Detention warrants were issued for 99 people in Antalya province on Thursday on accusations that they use a smart phone application known as ByLock, the state-run Anadolu news agency reported.

According to the report police have detained 78 of 99 suspects as part of an investigation launched by the Antalya Public Prosecutor’s Office into the faith-based Gülen movement. Twenty-one are still at large.

Freedom House, a US-based independent watchdog organization dedicated to the expansion of freedom and democracy around the world, listed Turkey in its newly released “Freedom on the Net 2017” as among the countries in which Internet freedoms are restricted the most and said tens of thousands of Turkish citizens have been arbitrarily detained for their alleged use of the encrypted communications app ByLock.

Tens of thousands of people, including civil servants, police officers, soldiers, businessmen and homemakers, have either been dismissed or arrested for using ByLock since a failed coup attempt lon July 15, 2016.

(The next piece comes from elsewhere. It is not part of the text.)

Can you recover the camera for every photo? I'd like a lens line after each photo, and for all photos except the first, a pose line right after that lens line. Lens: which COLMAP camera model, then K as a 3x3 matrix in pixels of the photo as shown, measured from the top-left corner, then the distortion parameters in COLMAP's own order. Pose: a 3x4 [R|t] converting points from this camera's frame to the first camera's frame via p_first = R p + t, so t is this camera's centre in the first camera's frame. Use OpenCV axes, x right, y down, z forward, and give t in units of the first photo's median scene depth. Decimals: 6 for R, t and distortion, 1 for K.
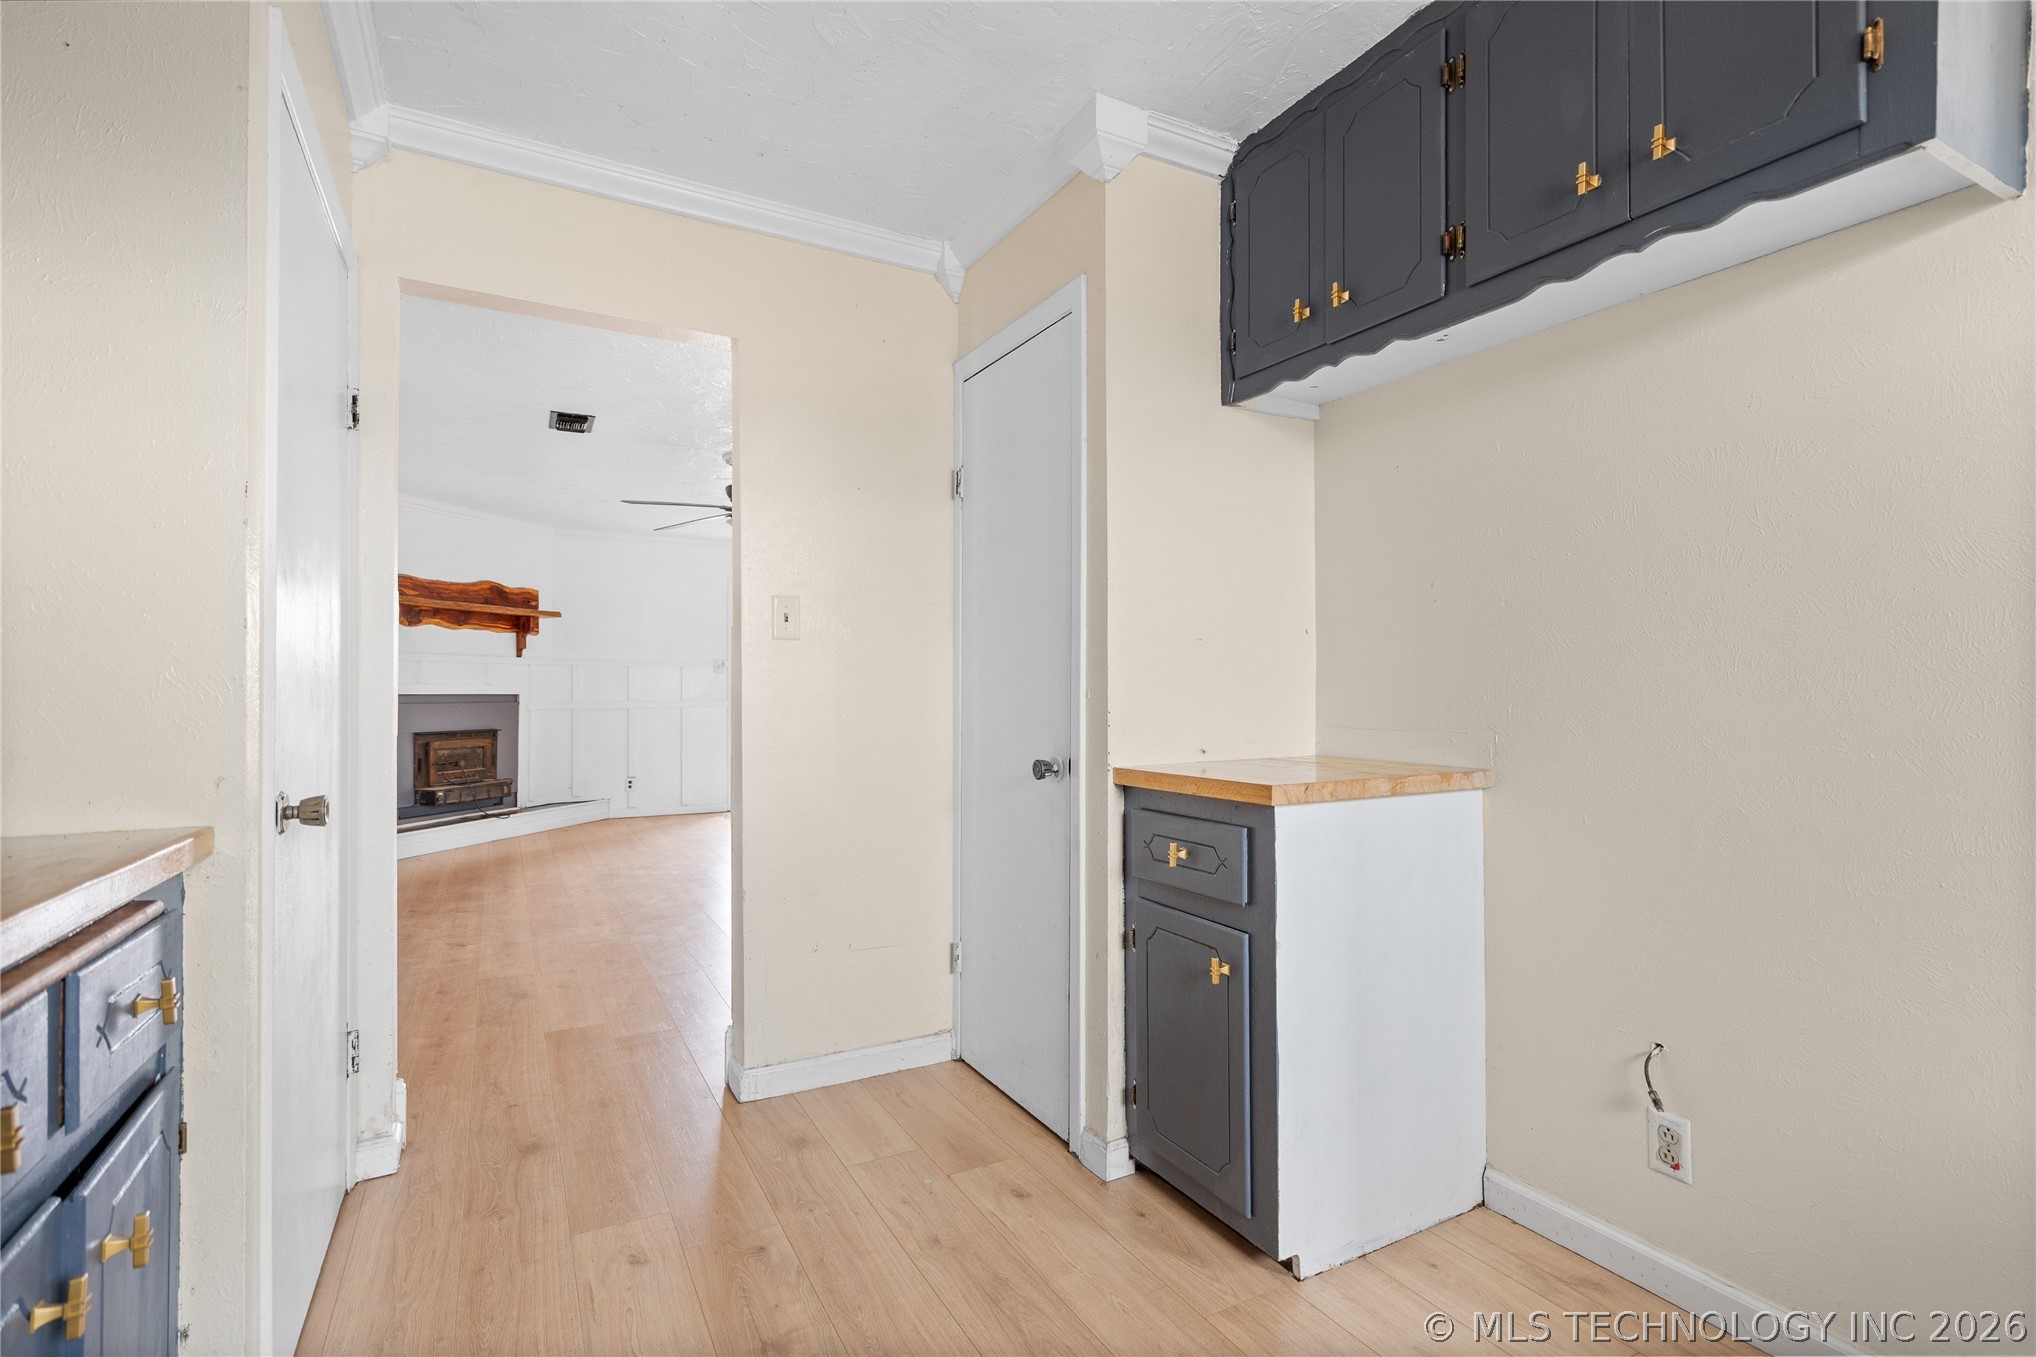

The Supreme Court of Appeals’ Assembly of Criminal Chambers ruled last month that the ByLock smart phone application is to be considered evidence of membership in a terrorist organization following Turkish Justice Minister Abdülhamit Gül’s remarks on ByLock constituting strong evidence of terrorist organization membership.

The Guardian recently reported on a study commissioned by opponents of Turkish President Erdoğan which argues that the arrest of 75,000 suspects primarily because they downloaded the ByLock app was arbitrary and illegal.

Most recently, Dutch cyber security firm Fox-IT said on Sept. 13 that it had debunked a report by MİT on the ByLock smartphone application as it discovered inconsistencies and manipulations.

In a statement on it website, Fox-IT said the quality of the MİT report on ByLock is very low, especially when weighed against the legal consequences of the report, which is the basis of detention for 75,000 Turkish citizens, mainly sympathizers of the Gülen movement.